There is something not quite right with the notebook since today’s update, which coincided with me reaching the train_step exercise.
I noticed that the new notebook did not have my earlier code, so I rewrote each step, checking the results and all steps were passed.
I completed train_step and all steps passed, so I saved and checkpointed.
I re-highlighted the # UNQ_C4 cell by mistake, so I reran and then reran the next cell.
This time I got: "AssertionError: Unexpected cost for epoch 0: " and I checked several more times: each time the unexpected cost was different. Finally I reran all the cells above # UNQ_C4, even though code for the entire notebook had been written in one go, and it passed.
Maybe it needs an instruction to run ‘all cells above’ before running the train_step code?
I’m thinking this is universally true since training depends on model state. If you execute training a second (or more) time without reinitializing the parameters, you will get different results because you are starting with a baseline of trained parameters instead of the initial- often random - values.
Not to put too fine a point on it, but what you’re telling us is that you simply have not been paying attention. All the notebooks have worked this way from the “get go”. They are stateful. But you lose the state anytime you close and reopen them or do a “kernel restart”. This was explained in Course 1 Week 2 when we first started on all this.
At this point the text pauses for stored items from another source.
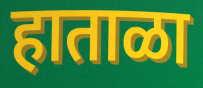
हाताळा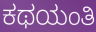
ಕಥಯಂತಿ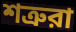
শত্রুরা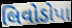
લિવોડોપા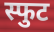
स्फुट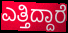
ಎತ್ತಿದ್ದಾರೆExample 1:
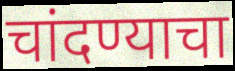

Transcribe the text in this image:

चांदण्याचा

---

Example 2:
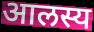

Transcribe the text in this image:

आलस्य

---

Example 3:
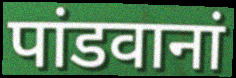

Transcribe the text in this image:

पांडवानां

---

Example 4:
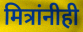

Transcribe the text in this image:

मित्रांनीही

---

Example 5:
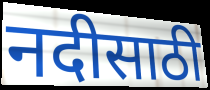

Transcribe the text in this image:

नदीसाठी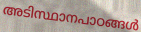
അടിസ്ഥാനപാഠങ്ങൾ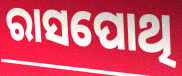
ରାସପୋଥିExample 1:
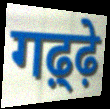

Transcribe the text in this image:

गढ़्ढ़े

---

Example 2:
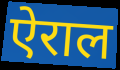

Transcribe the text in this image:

ऐराल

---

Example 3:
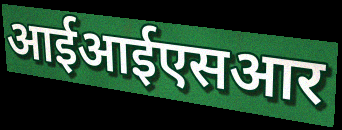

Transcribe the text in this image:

आईआईएसआर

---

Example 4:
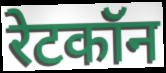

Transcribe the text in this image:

रेटकॉन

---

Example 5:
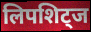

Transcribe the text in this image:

लिपशिट्ज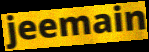
jeemain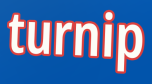
turnipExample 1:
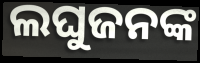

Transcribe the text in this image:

ଲଘୁଜନଙ୍କ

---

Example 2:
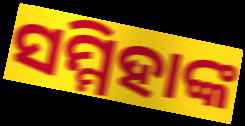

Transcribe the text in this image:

ସମ୍ମିହାଙ୍କ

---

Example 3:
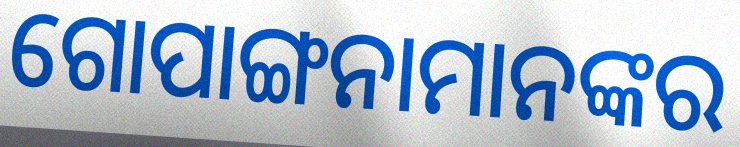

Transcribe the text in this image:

ଗୋପାଙ୍ଗନାମାନଙ୍କର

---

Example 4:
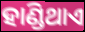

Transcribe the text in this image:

ହାଣ୍ଡିଥାଏ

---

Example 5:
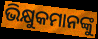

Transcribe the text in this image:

ଭିକ୍ଷୁକମାନଙ୍କୁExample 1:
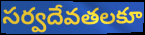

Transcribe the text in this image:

సర్వదేవతలకూ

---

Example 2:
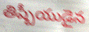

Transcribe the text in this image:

తిష్బీయుడైన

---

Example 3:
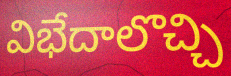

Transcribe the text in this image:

విభేదాలొచ్చి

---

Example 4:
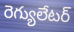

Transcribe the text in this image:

రెగ్యులేటర్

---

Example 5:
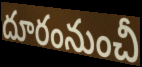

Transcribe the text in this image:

దూరంనుంచీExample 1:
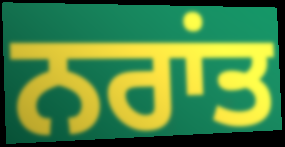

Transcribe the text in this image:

ਨਰਾਂਤ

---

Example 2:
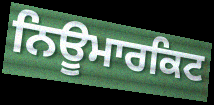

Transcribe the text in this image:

ਨਿਊਮਾਰਕਿਟ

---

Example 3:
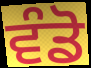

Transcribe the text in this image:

ਵੰਡੋ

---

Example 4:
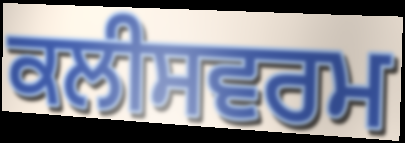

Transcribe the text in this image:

ਕਲੀਸਵਰਮ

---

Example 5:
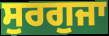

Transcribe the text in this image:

ਸੁਰਗੁਜਾ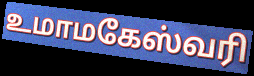
உமாமகேஸ்வரிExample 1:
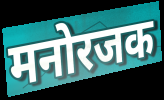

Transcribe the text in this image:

मनोरजक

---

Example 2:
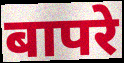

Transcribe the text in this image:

बापरे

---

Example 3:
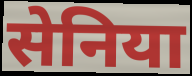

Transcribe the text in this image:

सेनिया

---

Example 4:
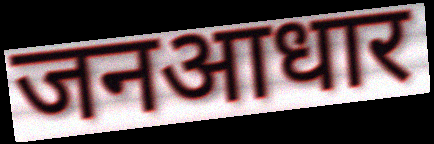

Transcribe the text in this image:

Of course statefulness also implies the point that Tom made: the order in which you run the cells or rerun them also matters in the general case.
Also note that there is this comment in the cell right after the one that defines train_step:
# Show the generated image at some epochs
# Uncoment to reset the style transfer process. You will need to compile the *train_step* function again
That is new. In the previous version, it simply said this:
# You always must run the last cell before this one. You will get an error if not.
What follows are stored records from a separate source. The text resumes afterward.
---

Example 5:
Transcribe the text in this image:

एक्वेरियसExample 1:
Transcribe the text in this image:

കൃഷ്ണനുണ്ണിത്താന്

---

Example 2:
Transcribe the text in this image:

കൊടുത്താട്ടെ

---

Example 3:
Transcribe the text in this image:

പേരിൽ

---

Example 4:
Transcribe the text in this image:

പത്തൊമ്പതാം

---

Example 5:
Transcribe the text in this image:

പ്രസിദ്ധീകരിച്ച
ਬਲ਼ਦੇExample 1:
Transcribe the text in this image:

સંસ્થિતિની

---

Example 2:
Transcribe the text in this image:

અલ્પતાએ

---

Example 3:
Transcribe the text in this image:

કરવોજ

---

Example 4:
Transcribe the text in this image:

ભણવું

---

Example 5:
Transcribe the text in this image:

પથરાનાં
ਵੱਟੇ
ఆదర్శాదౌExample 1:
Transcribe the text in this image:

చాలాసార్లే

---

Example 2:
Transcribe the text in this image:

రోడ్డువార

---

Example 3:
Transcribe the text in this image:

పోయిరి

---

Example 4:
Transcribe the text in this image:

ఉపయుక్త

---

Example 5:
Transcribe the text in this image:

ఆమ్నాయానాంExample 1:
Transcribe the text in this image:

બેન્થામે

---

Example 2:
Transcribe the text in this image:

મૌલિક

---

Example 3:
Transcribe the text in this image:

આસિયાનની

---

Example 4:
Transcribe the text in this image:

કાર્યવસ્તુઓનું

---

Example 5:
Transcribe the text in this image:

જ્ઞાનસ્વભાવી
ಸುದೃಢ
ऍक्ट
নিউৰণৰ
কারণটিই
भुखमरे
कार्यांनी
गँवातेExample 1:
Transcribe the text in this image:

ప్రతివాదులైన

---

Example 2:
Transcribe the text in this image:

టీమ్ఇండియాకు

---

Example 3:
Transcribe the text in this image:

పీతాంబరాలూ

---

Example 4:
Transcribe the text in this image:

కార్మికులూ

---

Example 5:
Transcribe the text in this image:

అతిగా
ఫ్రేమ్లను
Sigh. I will file a bug about the fact that they apparently can’t spell “comment”.
A TensorFlow Model has an attribute that is a collection of Layers. Each Layer has a collection of weights, which are initialized when the Layer is instantiated. Unless they are designated as non_trainable_weights they are updated from the initial values during backprop. Those values persist in the Layer, and thus in the Model, after training completes and will be there until the Model is garbage collected or otherwise explicitly reinitialized. Especially since some of the initializers depend on random numbers, it is a good idea to restart and rerun the entire notebook in order to obtain repeatable output from training.
Useful references:
See for example the attributes list and the get_weights() method, which you could use to examine weights of one layer after successive train steps.